The Needle’s Eye and the Wideness of Grace

Jesus’ saying about the camel and the needle is not an anti-wealth manifesto. It is a Gospel annunciation dressed in prophetic hyperbole. In the Second Temple world, where wealth could masquerade as a seal of divine approval, Jesus tears the mask and reveals the heart. Those who trust in riches cannot enter the Kingdom, not because God bars the way arbitrarily, but because their trust has bound them to another master. Entrance is humanly impossible. Then the Gospel resounds. God does the impossible. He frees captives from Mammon’s grip, reorients the heart toward heavenly treasure, and summons all, rich and poor, to follow Jesus.

Therefore the Church must proclaim without embarrassment both sides of the saying.

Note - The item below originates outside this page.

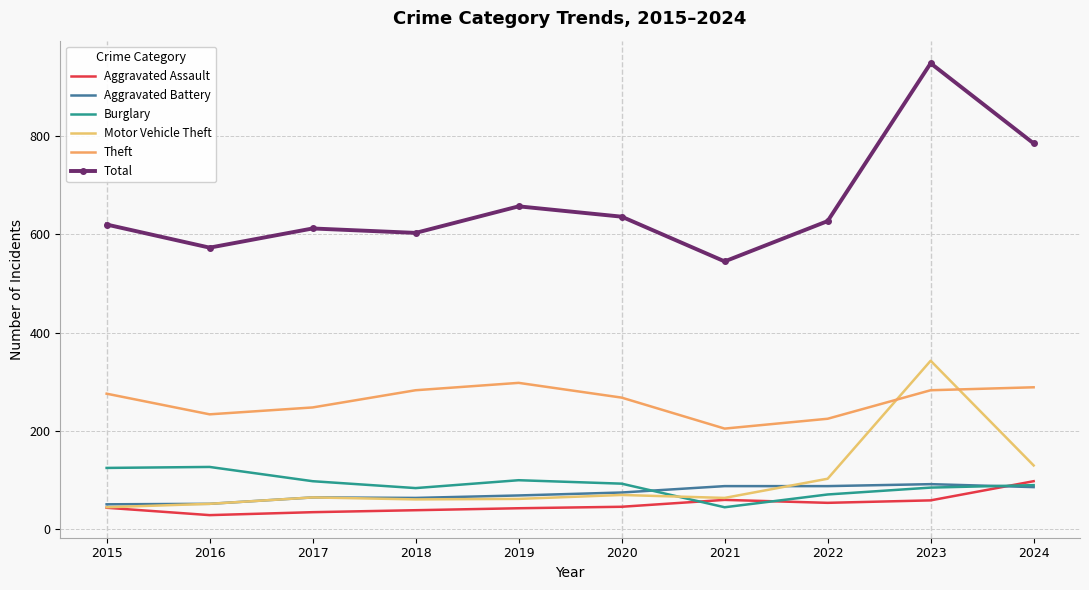

Rank the categories by Burglary value from lowest to highest.

2021, 2022, 2018, 2023, 2024, 2020, 2017, 2019, 2015, 2016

We must say with Jesus, “It is easier for a camel to go through the eye of a needle than for a rich person to enter the kingdom of God” (Mark 10:25, ESV). We must also say with Him, “With man this is impossible, but not with God. For all things are possible with God” (Mark 10:27, ESV). Held together, these sentences safeguard the Gospel against moralism and against presumption. They form repentant, generous disciples whose treasure is Christ.

To any reader troubled by this word, hear the blessing that frames the entire Sermon on the Mount: “Blessed are the poor in spirit, for theirs is the kingdom of heaven” (Matthew 5:3, ESV). Poverty of spirit is not a possession of the poor only. It is a miracle of grace that makes any sinner a child of God. In that miracle, the largest animal fits through the smallest aperture, not because the animal shrinks or the aperture widens, but because God does the impossible and brings the dead to life.

May the Church bear witness to this grace with lives of joyful simplicity, radical generosity, and unqualified obedience to the Lord Jesus Christ, for He alone is our treasure, our security, and our eternal life.